Her website: http://www.aolff.org/

*Link from Powells:

http://www.powells.com/partner/26121/biblio/193058668x*

*Easy to Love, Difficult to Discipline by Becky Bailey, Ph.d.
suggested by LoveBeads* 
This book starts with the premise that you have a choice in how to raise your kids so that they cooperate with you: you can raise them with fear, or you can raise them with love.

I think this book is wonderful and I hope you all do to! From discussions of age appropriate behavior to the intolerance of spanking or otherwise humiliating a child, this book covers it all! The thing about it that is unique is that it forces you to address ALL aspects of your life, not just child-rearing since the way you ARE is intrinsically linked to how you parent.

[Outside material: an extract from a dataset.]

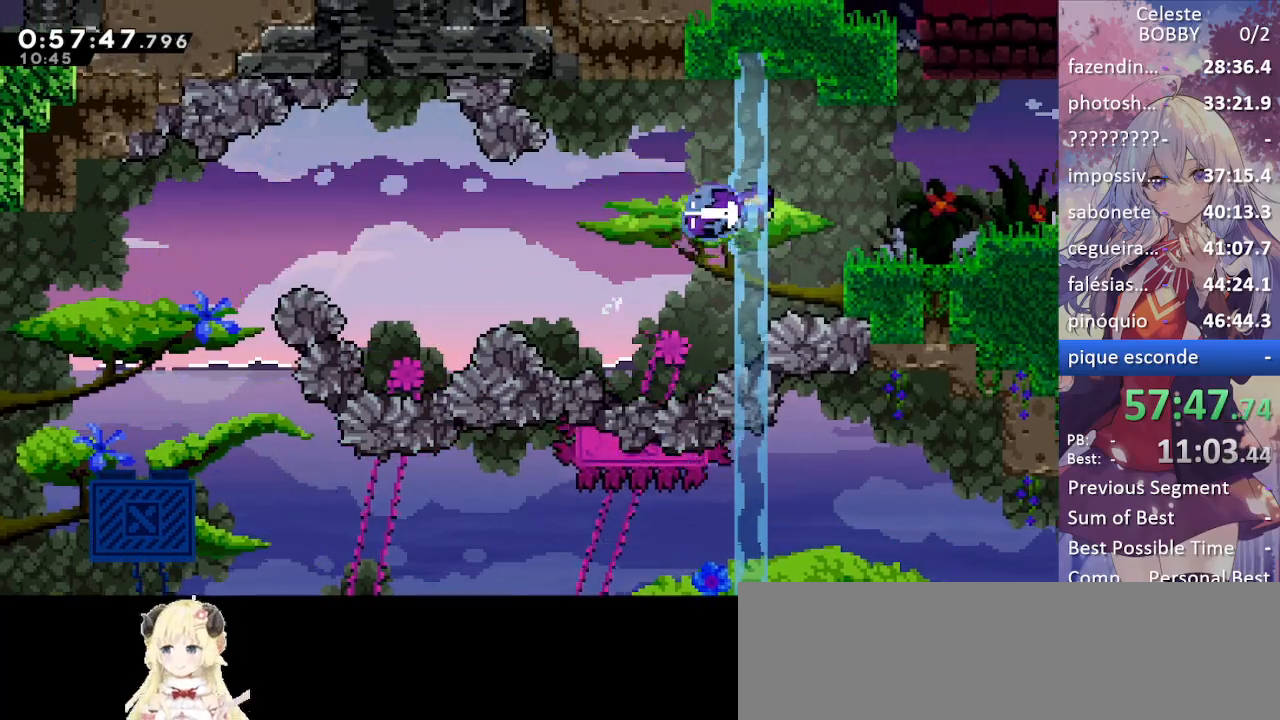
{"keys": ["dash", "down", "grab", "right"], "events": [[50, "dash", "up"], [84, "right", "up"], [367, "jump", "down"], [367, "right", "down"], [467, "jump", "up"], [500, "dash", "down"], [500, "down", "down"]]}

Any questions, I am more than happy to answer!

*Link from Powells:

http://www.powells.com/partner/26121/biblio/0688161162*

*Giving the Love that Heals by Harville Hendrix
suggested by Piglet68*

*Link to Powells:

http://www.powells.com/partner/26121/biblio/0671793993*

*How to Talk so Kids Will Listen and Listen so Kids Will Talk by Adele Faber
suggested by Piglet68*

*Link to Powells:

http://www.powells.com/partner/26121/biblio/0380570009

Website about the author:

http://fabermazlish.com/about.htm*

*Kid Cooperation by Elizabeth Pantley
suggested by mamasan*

*Link to Powells:

http://www.powells.com/partner/26121/biblio/1572240407*

*Kids Are Worth It : Giving Your Child The Gift Of Inner Discipline by Barbara Coloroso
suggested by akirasmama and journeymom*

Journeymom writes:

Quote:
Coloroso says that there are three types of parents--Jellyfish, Brickwall, and Backbone. The first two muck it up royally by being too wishy-washy or too firm. The parent with a backbone, however, can be stern when necessary and provide structure yet have the flexibility that children and families need. Coloroso applies these models to a variety of parenting situations, from toilet training to curfew setting.
I especially like how she clearly defines the "brickwall" parents (authoritarian, oppressive, do more harm than good), the "jellyfish" parents (permissive, wants to be their child's friend, do more harm than good) and "backbone" parents, who find a sane, sensible, loving, accepting and firm middle ground. I knew there had to be parents out there who parent this way, but all the parenting books I was reading were too much of the Brickwall style (I'd put Ezzo at the end of the spectrum here) or too much of the Jellyfish way. Or just didn't give specific advice on what to do when your child does thus-and-such.

*Link to Powells:

http://www.powells.com/partner/26121/biblio/0380719541*

*Parenting from the Inside Out Daniel J. Siegel and Mary Hartzell
suggested by water*

This is a book for those of us, like ME who are dealing with our own sh*t from childhood and how it is affecting us as parents. Especially with regards to my anger, I have found it very helpful in explaining some of the possible underlying reasons, and what I can do about it. It is fairly technical in places, but I like that. It also has good exercises for you to do to understand your own reactions to your child and where those reactions are coming from.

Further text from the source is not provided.